Traçable… à l'intérieur de nos frontières

L'affaire des lasagnes de bœuf au cheval fera bientôt partie du passé. L'entreprise Spanghero aura joué le rôle de bouc émissaire et son directeur celui de fusible. Les politiciens et les médias se seront indignés. Que faire de plus? L'abcès est pratiquement résorbé: passons à autre chose!

En réalité, qui peut imaginer une seule seconde que Findus est un accident isolé dans un monde économique parfait? Comment ne pas se dire que cette affaire est emblématique de l'«ordre économique mondial» à travers lequel les produits alimentaires circulent follement, transitant d'un Etat à l'autre, d'une entreprise à l'autre, d'un emballage à l'autre, changeant de nom et de composition au gré des exigences du «marché»? Comment ne pas se demander si ce prétendu ordre mondial est autre chose qu'un filet crevé, un désordre non maîtrisable, un sombre et grouillant foutoir?

Il y a trois ans, les Suisses lui ouvraient grand la porte en se soumettant spontanément au principe du Cassis de Dijon: tout produit alimentaire en provenance de n'importe où et validé par n'importe quel Etat de l'Union européenne serait désormais réputé conforme aux normes de qualité imposées aux producteurs suisses.

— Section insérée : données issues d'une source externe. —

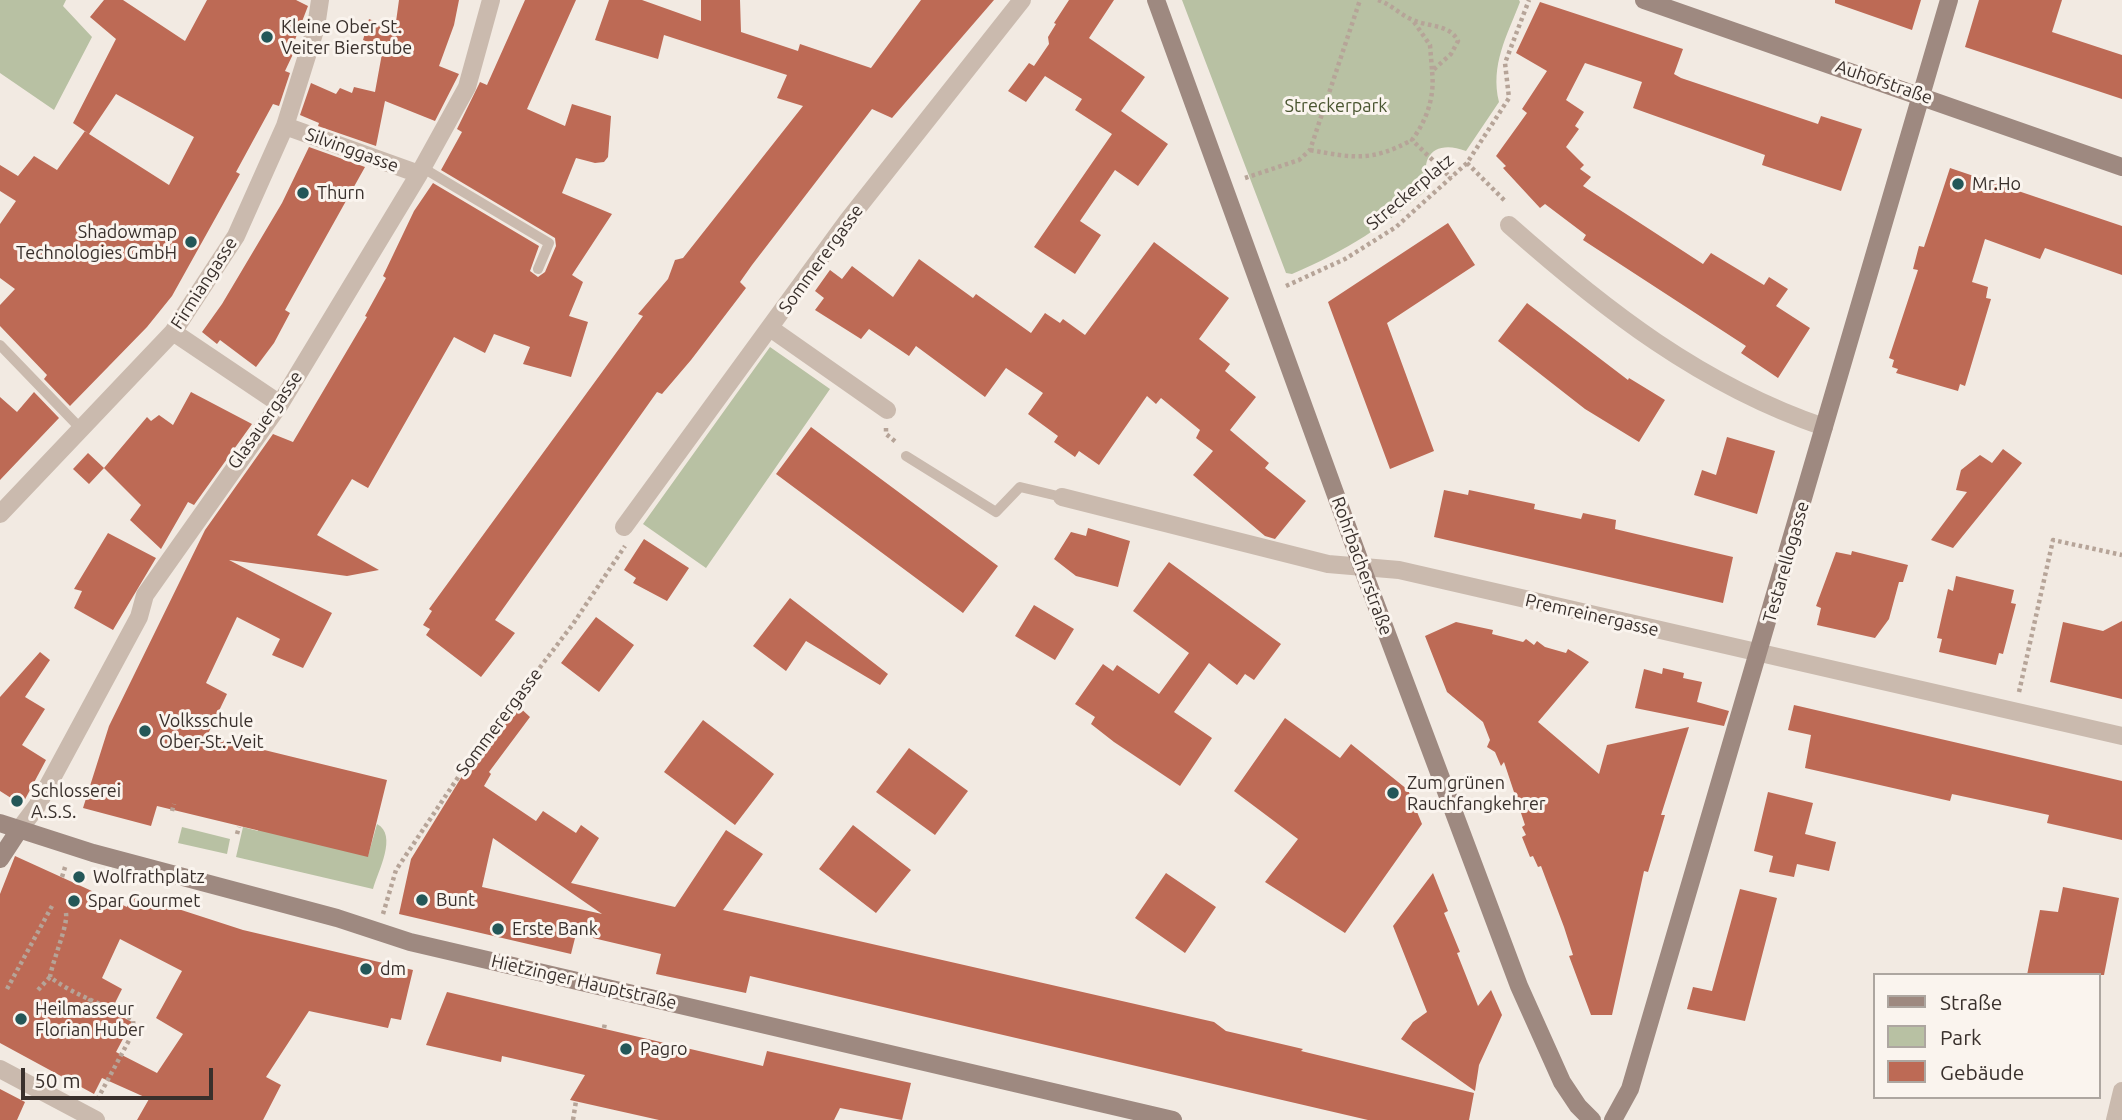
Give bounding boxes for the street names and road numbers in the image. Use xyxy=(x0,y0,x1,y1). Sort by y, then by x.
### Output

A l'époque, les associations agricoles et les fédérations de consommateurs n'avaient pas soutenu le référendum contre le Cassis de Dijon, assurant que l'obligation d'indiquer la provenance sur les emballages permettrait de contrôler suffisamment le respect des normes suisses. «Traçabilité» était leur maître mot.

Malgré ces assurances et celles du Conseil fédéral, on vit d'un jour à l'autre mille produits non conformes déferler sur la Suisse, jambons pleins d'eau, jus de fruits sans fruits, riz aux pesticides, crèmes translucides. Preuve était faite que l'indication de provenance restait à la surface des choses et ne permettait pas un réel contrôle de qualité.

C'était en fait le principe même de la libre circulation des marchandises qui montrait ses carences.

Assurer la traçabilité et la qualité est possible dans le cadre d'un ordre économique stable dont les acteurs sont soumis aux mêmes usages, aux mêmes lois et aux mêmes sanctions. Mais les pérégrinations internationales des produits alimentaires introduisent un tel jeu, une telle opacité dans les rouages des filières que les menaces de fraude sont constantes et les fraudes nombreuses.

Dès lors, tout se joue se joue aux frontières. Il faut les réhabiliter dans leur rôle premier si l'on veut protéger non seulement une organisation politique et sociale cohérente, mais aussi l'ordre agricole et alimentaire qui assure sa survie.

Même si nos autorités refusent de le faire comprendre aux Etats qui nous entourent, le consommateur peut se contraindre – douce contrainte! – à consommer vaudois et suisse. On le faisait par solidarité avec les paysans. On le fera désormais aussi pour savoir ce qu'on mange et pour préserver sa santé.